Mummy does a Vanishing Act
Mummy was all of 4’8” tall. That should be more like ‘short’ than tall, but for all her pint-size stature she packed a giant image and not once did I ever perceive her as short, as long as I was a kid.
Mummy got tickled very easily. Even the silliest of jokes would get her in splits. And so it was only natural that any kind of goof-up, even some one tripping and falling or tumbling would make her laugh first and help later. She always helped, with tears rolling down her cheeks….well so what if they were squeezed out by laughter! So it only stands to reason that all of us kids also have the same foible. I wonder if foibles are contagious! Let’s not digress and get along with the tale.
So this happened in Delhi. We were in Moti Bagh. One day we decided to take the short-cut to the taxi stand. Jasper and I were walking ahead and as we came to the rather wide and deep gutter, which thankfully isn’t there today, we jumped over it effortlessly, without interrupting our conversation. A few steps later, I turned to look for Mummy and she was nowhere to be seen. In typical little girl fashion I panicked. Where had she vanished? Kidnapped!

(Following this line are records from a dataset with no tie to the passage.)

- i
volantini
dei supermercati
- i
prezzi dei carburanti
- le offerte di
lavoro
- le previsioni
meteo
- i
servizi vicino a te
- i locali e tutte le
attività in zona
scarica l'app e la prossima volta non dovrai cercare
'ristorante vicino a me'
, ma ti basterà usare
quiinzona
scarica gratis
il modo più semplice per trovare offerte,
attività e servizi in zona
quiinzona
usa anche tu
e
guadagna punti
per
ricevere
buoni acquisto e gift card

We ran back and there getting up inside the gutter was our mother. The relief had a huge comic effect to it and I burst out laughing. Jasper, the good old soul that he is, stopped his mirth to stoop to give her a hand up.
“Stupid tailor,” she grumbled, “stitched my petticoat so narrow, I couldn’t span the width of the gutter.”
The sermon I got did not rankle but it did prompt me to retort that she laughed too whenever I fell, but I didn’t mind since I laughed too, harder than any one else. However, the sermon served its purpose eventually, as I don’t find it funny when some one falls any more. Maybe later, when one is brushed and dusted, and no physical or egoistic injuries have been sustained, a little laughter is ok.